Wednesday, November 22, 2006

Companies that Need SOA the Most Are Least Likely to Implement It

My eyes were drawn today to an ITBusinessEdge post "Companies that Need SOA the Most Are Least Likely to Implement It". How could I resist that title? (That reminds me of a previous post of mine "Naming Well, an Essential Skill of an I/T Architect" but I degress.) That post in turn drove to yet another cleverly named post

Is SOA success in the genes? by ZDNet's Joe McKendrick -- Todd Biske recently responded to my post about Microsoft's recommended approach to SOA (inch by inch, it's a cinch; mile by mile, its a trial), and ponders whether some organizations can get SOA right away, but others will never get it. How do organizations end up with their IT out of synch with business [...]

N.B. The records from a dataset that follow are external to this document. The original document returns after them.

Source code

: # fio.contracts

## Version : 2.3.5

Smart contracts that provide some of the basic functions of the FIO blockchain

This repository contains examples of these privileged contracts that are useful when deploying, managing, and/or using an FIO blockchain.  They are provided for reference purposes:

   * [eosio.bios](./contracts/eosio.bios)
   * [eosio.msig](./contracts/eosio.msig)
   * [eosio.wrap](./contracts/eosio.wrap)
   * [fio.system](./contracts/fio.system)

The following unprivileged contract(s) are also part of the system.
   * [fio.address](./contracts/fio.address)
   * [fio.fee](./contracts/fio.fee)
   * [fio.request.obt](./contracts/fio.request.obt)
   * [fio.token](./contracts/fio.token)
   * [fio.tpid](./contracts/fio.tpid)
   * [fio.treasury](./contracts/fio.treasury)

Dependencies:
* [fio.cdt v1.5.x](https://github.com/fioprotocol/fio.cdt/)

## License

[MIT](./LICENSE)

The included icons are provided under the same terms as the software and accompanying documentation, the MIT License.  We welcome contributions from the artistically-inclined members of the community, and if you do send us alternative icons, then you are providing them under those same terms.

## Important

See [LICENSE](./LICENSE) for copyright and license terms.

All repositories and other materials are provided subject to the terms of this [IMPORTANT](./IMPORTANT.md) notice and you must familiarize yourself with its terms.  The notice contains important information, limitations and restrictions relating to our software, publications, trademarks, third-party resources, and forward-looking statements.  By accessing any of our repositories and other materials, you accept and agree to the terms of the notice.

The basic premise here is worth entertaining. Companies that already have good alignment of I/T and business, already have good governance in place, already think proactively and strategically about I/T, etc. will find moving to a Service Oriented Architecture just the next incremental step in their improvement process. For the other companies out there (the vast majority?), the gap between where they are today and SOA is an insurmountable chasm that they dare not even try to cross.

I think there is an element of truth. I've seen a lot of situations where a company could benefit from new approaches but because they organize a bunch of independently funded, tactical projects no one project can fund the leap to the next level of maturity and flexibility. (See also "The Scourge of the I/T Architect's Universe".) Just a couple of weeks ago an acquanitance of mine at a major manufacturer told me he was interested in using SOA software products for their EAI-like-middleware value but he didn't think his organization was ready to embrace SOA yet. I guess this is like "flying under the radar" to wait until the political situation is more receptive to SOA.